The Secretary transferred his duties to his deputy.
Defense Secretary Lloyd Austin was taken back to the hospital on Sunday afternoon, this time “for symptoms suggesting an emergent bladder issue,” a Pentagon spokesman said in a statement.
“At approximately 4:55 pm today, Secretary Austin transferred the functions and duties of the office of the Secretary of Defense to Deputy Secretary of Defense Kathleen Hicks,” Maj. Gen. Pat Ryder, the Pentagon press secretary, said in a statement, updating the public early Thursday evening. “The Deputy Secretary of Defense has assumed the functions and duties. The Chairman of the Joint Chiefs of Staff, the White House, and Congress have been notified.
He said earlier that the White House, Congress and the chairman of the Joint Chiefs of Staff had all been notified.
The defense secretary previously underwent a minimally invasive surgical procedure for prostate cancer on Dec. 22, which led to a urinary tract infection and serious intestinal complications. He was hospitalized again on Jan. 1, but the White House didn’t learn of it for three days — secrecy that sparked intense scrutiny and criticism.
“I should have told the president about my cancer diagnosis, and should also have told my team and the American public,” Austin told reporters earlier this month. “I take full responsibility. I apologize to my teammates and to the American people.”
Austin also spoke in personal terms about his health challenges.
“The news shook me, as I know that it shakes so many others, especially in the Black community. It was a gut punch,” he said then. “And frankly, my first instinct was to keep it private. I don’t think it’s news that I’m a pretty private guy. I never like burdening others with my problems. It’s just not my way.”

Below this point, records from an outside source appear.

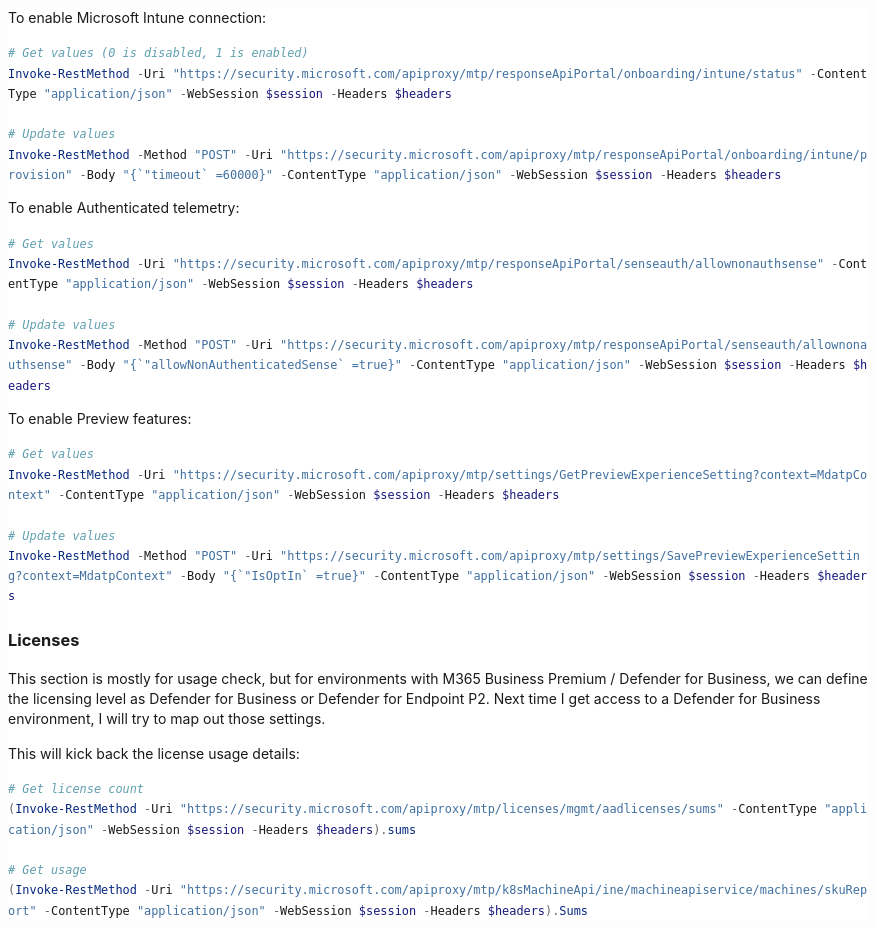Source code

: To enable Microsoft Intune connection:

```powershell
# Get values (0 is disabled, 1 is enabled)
Invoke-RestMethod -Uri "https://security.microsoft.com/apiproxy/mtp/responseApiPortal/onboarding/intune/status" -ContentType "application/json" -WebSession $session -Headers $headers

# Update values
Invoke-RestMethod -Method "POST" -Uri "https://security.microsoft.com/apiproxy/mtp/responseApiPortal/onboarding/intune/provision" -Body "{`"timeout` =60000}" -ContentType "application/json" -WebSession $session -Headers $headers

```

To enable Authenticated telemetry:

```powershell
# Get values
Invoke-RestMethod -Uri "https://security.microsoft.com/apiproxy/mtp/responseApiPortal/senseauth/allownonauthsense" -ContentType "application/json" -WebSession $session -Headers $headers

# Update values
Invoke-RestMethod -Method "POST" -Uri "https://security.microsoft.com/apiproxy/mtp/responseApiPortal/senseauth/allownonauthsense" -Body "{`"allowNonAuthenticatedSense` =true}" -ContentType "application/json" -WebSession $session -Headers $headers

```

To enable Preview features:

```powershell
# Get values
Invoke-RestMethod -Uri "https://security.microsoft.com/apiproxy/mtp/settings/GetPreviewExperienceSetting?context=MdatpContext" -ContentType "application/json" -WebSession $session -Headers $headers

# Update values
Invoke-RestMethod -Method "POST" -Uri "https://security.microsoft.com/apiproxy/mtp/settings/SavePreviewExperienceSetting?context=MdatpContext" -Body "{`"IsOptIn` =true}" -ContentType "application/json" -WebSession $session -Headers $headers

```

### Licenses

This section is mostly for usage check, but for environments with M365 Business Premium / Defender for Business, we can define the licensing level as Defender for Business or Defender for Endpoint P2. Next time I get access to a Defender for Business environment, I will try to map out those settings.

This will kick back the license usage details:

```powershell
# Get license count
(Invoke-RestMethod -Uri "https://security.microsoft.com/apiproxy/mtp/licenses/mgmt/aadlicenses/sums" -ContentType "application/json" -WebSession $session -Headers $headers).sums

# Get usage
(Invoke-RestMethod -Uri "https://security.microsoft.com/apiproxy/mtp/k8sMachineApi/ine/machineapiservice/machines/skuReport" -ContentType "application/json" -WebSession $session -Headers $headers).Sums

```
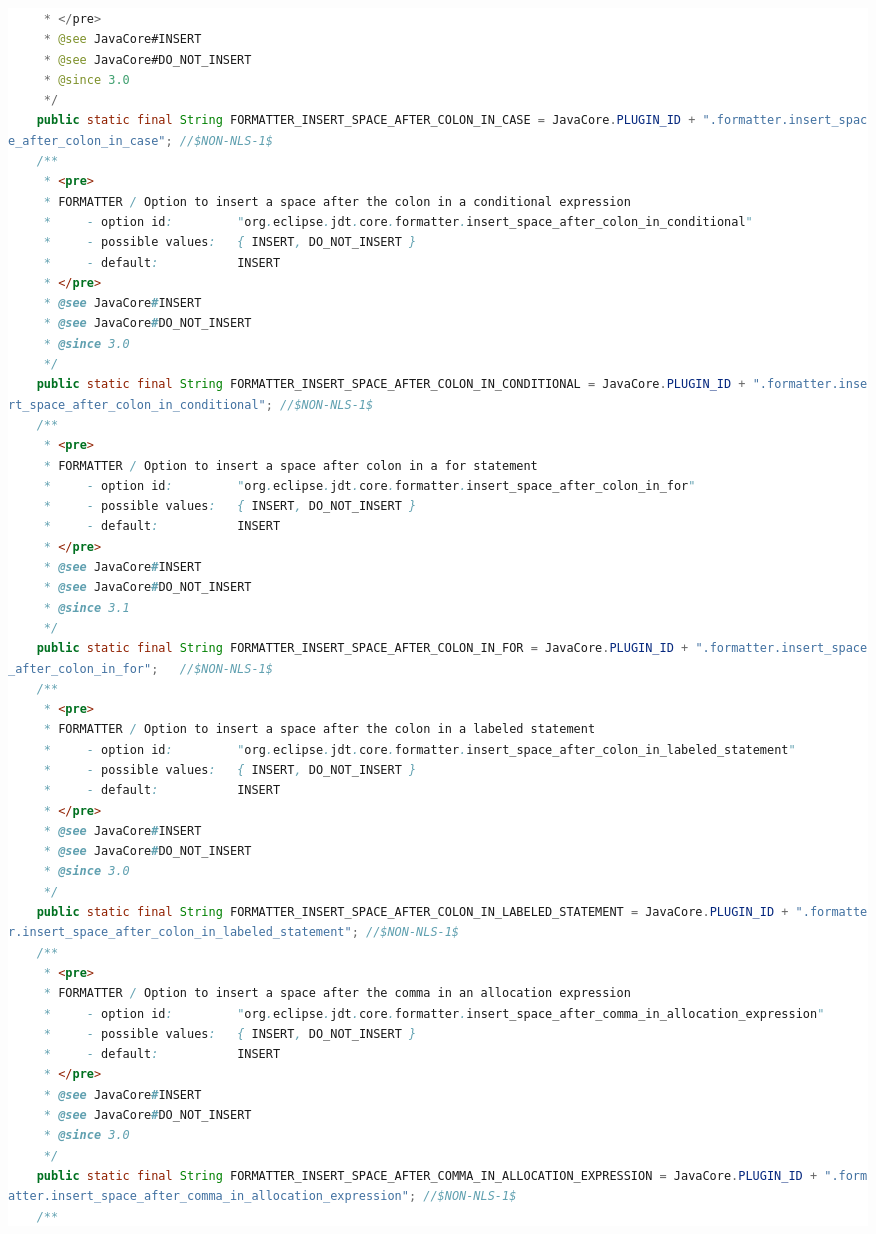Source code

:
 ```java
	 * </pre>
	 * @see JavaCore#INSERT
	 * @see JavaCore#DO_NOT_INSERT
	 * @since 3.0
	 */
	public static final String FORMATTER_INSERT_SPACE_AFTER_COLON_IN_CASE = JavaCore.PLUGIN_ID + ".formatter.insert_space_after_colon_in_case";	//$NON-NLS-1$
	/**
	 * <pre>
	 * FORMATTER / Option to insert a space after the colon in a conditional expression
	 *     - option id:         "org.eclipse.jdt.core.formatter.insert_space_after_colon_in_conditional"
	 *     - possible values:   { INSERT, DO_NOT_INSERT }
	 *     - default:           INSERT
	 * </pre>
	 * @see JavaCore#INSERT
	 * @see JavaCore#DO_NOT_INSERT
	 * @since 3.0
	 */
	public static final String FORMATTER_INSERT_SPACE_AFTER_COLON_IN_CONDITIONAL = JavaCore.PLUGIN_ID + ".formatter.insert_space_after_colon_in_conditional"; //$NON-NLS-1$
	/**
	 * <pre>
	 * FORMATTER / Option to insert a space after colon in a for statement
	 *     - option id:         "org.eclipse.jdt.core.formatter.insert_space_after_colon_in_for"
	 *     - possible values:   { INSERT, DO_NOT_INSERT }
	 *     - default:           INSERT
	 * </pre>
	 * @see JavaCore#INSERT
	 * @see JavaCore#DO_NOT_INSERT
	 * @since 3.1
	 */
	public static final String FORMATTER_INSERT_SPACE_AFTER_COLON_IN_FOR = JavaCore.PLUGIN_ID + ".formatter.insert_space_after_colon_in_for";	//$NON-NLS-1$
	/**
	 * <pre>
	 * FORMATTER / Option to insert a space after the colon in a labeled statement
	 *     - option id:         "org.eclipse.jdt.core.formatter.insert_space_after_colon_in_labeled_statement"
	 *     - possible values:   { INSERT, DO_NOT_INSERT }
	 *     - default:           INSERT
	 * </pre>
	 * @see JavaCore#INSERT
	 * @see JavaCore#DO_NOT_INSERT
	 * @since 3.0
	 */
	public static final String FORMATTER_INSERT_SPACE_AFTER_COLON_IN_LABELED_STATEMENT = JavaCore.PLUGIN_ID + ".formatter.insert_space_after_colon_in_labeled_statement"; //$NON-NLS-1$
	/**
	 * <pre>
	 * FORMATTER / Option to insert a space after the comma in an allocation expression
	 *     - option id:         "org.eclipse.jdt.core.formatter.insert_space_after_comma_in_allocation_expression"
	 *     - possible values:   { INSERT, DO_NOT_INSERT }
	 *     - default:           INSERT
	 * </pre>
	 * @see JavaCore#INSERT
	 * @see JavaCore#DO_NOT_INSERT
	 * @since 3.0
	 */
	public static final String FORMATTER_INSERT_SPACE_AFTER_COMMA_IN_ALLOCATION_EXPRESSION = JavaCore.PLUGIN_ID + ".formatter.insert_space_after_comma_in_allocation_expression"; //$NON-NLS-1$
	/**
```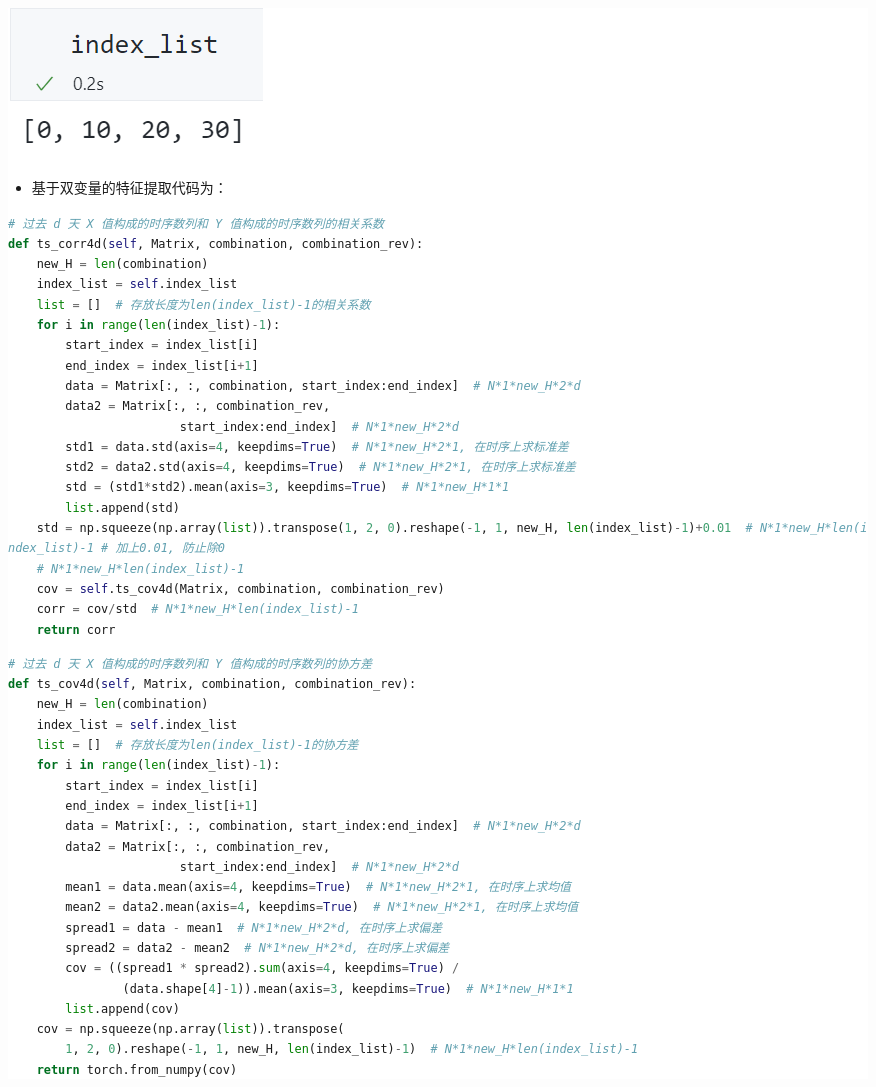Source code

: 
![image-20221221201647481](README-image/image-20221221201647481.png)

- 基于双变量的特征提取代码为：

```python
# 过去 d 天 X 值构成的时序数列和 Y 值构成的时序数列的相关系数
def ts_corr4d(self, Matrix, combination, combination_rev):
    new_H = len(combination)
    index_list = self.index_list
    list = []  # 存放长度为len(index_list)-1的相关系数
    for i in range(len(index_list)-1):
        start_index = index_list[i]
        end_index = index_list[i+1]
        data = Matrix[:, :, combination, start_index:end_index]  # N*1*new_H*2*d
        data2 = Matrix[:, :, combination_rev,
                        start_index:end_index]  # N*1*new_H*2*d
        std1 = data.std(axis=4, keepdims=True)  # N*1*new_H*2*1, 在时序上求标准差
        std2 = data2.std(axis=4, keepdims=True)  # N*1*new_H*2*1, 在时序上求标准差
        std = (std1*std2).mean(axis=3, keepdims=True)  # N*1*new_H*1*1
        list.append(std)
    std = np.squeeze(np.array(list)).transpose(1, 2, 0).reshape(-1, 1, new_H, len(index_list)-1)+0.01  # N*1*new_H*len(index_list)-1 # 加上0.01, 防止除0
    # N*1*new_H*len(index_list)-1
    cov = self.ts_cov4d(Matrix, combination, combination_rev)
    corr = cov/std  # N*1*new_H*len(index_list)-1
    return corr
```

```python
# 过去 d 天 X 值构成的时序数列和 Y 值构成的时序数列的协方差
def ts_cov4d(self, Matrix, combination, combination_rev):
    new_H = len(combination)
    index_list = self.index_list
    list = []  # 存放长度为len(index_list)-1的协方差
    for i in range(len(index_list)-1):
        start_index = index_list[i]
        end_index = index_list[i+1]
        data = Matrix[:, :, combination, start_index:end_index]  # N*1*new_H*2*d
        data2 = Matrix[:, :, combination_rev,
                        start_index:end_index]  # N*1*new_H*2*d
        mean1 = data.mean(axis=4, keepdims=True)  # N*1*new_H*2*1, 在时序上求均值
        mean2 = data2.mean(axis=4, keepdims=True)  # N*1*new_H*2*1, 在时序上求均值
        spread1 = data - mean1  # N*1*new_H*2*d, 在时序上求偏差
        spread2 = data2 - mean2  # N*1*new_H*2*d, 在时序上求偏差
        cov = ((spread1 * spread2).sum(axis=4, keepdims=True) /
                (data.shape[4]-1)).mean(axis=3, keepdims=True)  # N*1*new_H*1*1
        list.append(cov)
    cov = np.squeeze(np.array(list)).transpose(
        1, 2, 0).reshape(-1, 1, new_H, len(index_list)-1)  # N*1*new_H*len(index_list)-1
    return torch.from_numpy(cov)
```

President Joe Biden has publicly faulted Austin for not informing him earlier of his hospitalization after his cancer procedure, telling reporters in January that he still had confidence in Austin but noted it was a lapse in judgment.
Austin has said he directly apologized to Biden and told him he was “deeply sorry” for not letting him know of his diagnosis immediately.
An internal review as well as an investigation by the Defense Department inspector general are ongoing.
ABC News’ Alexandra Hutzler contributed to this report.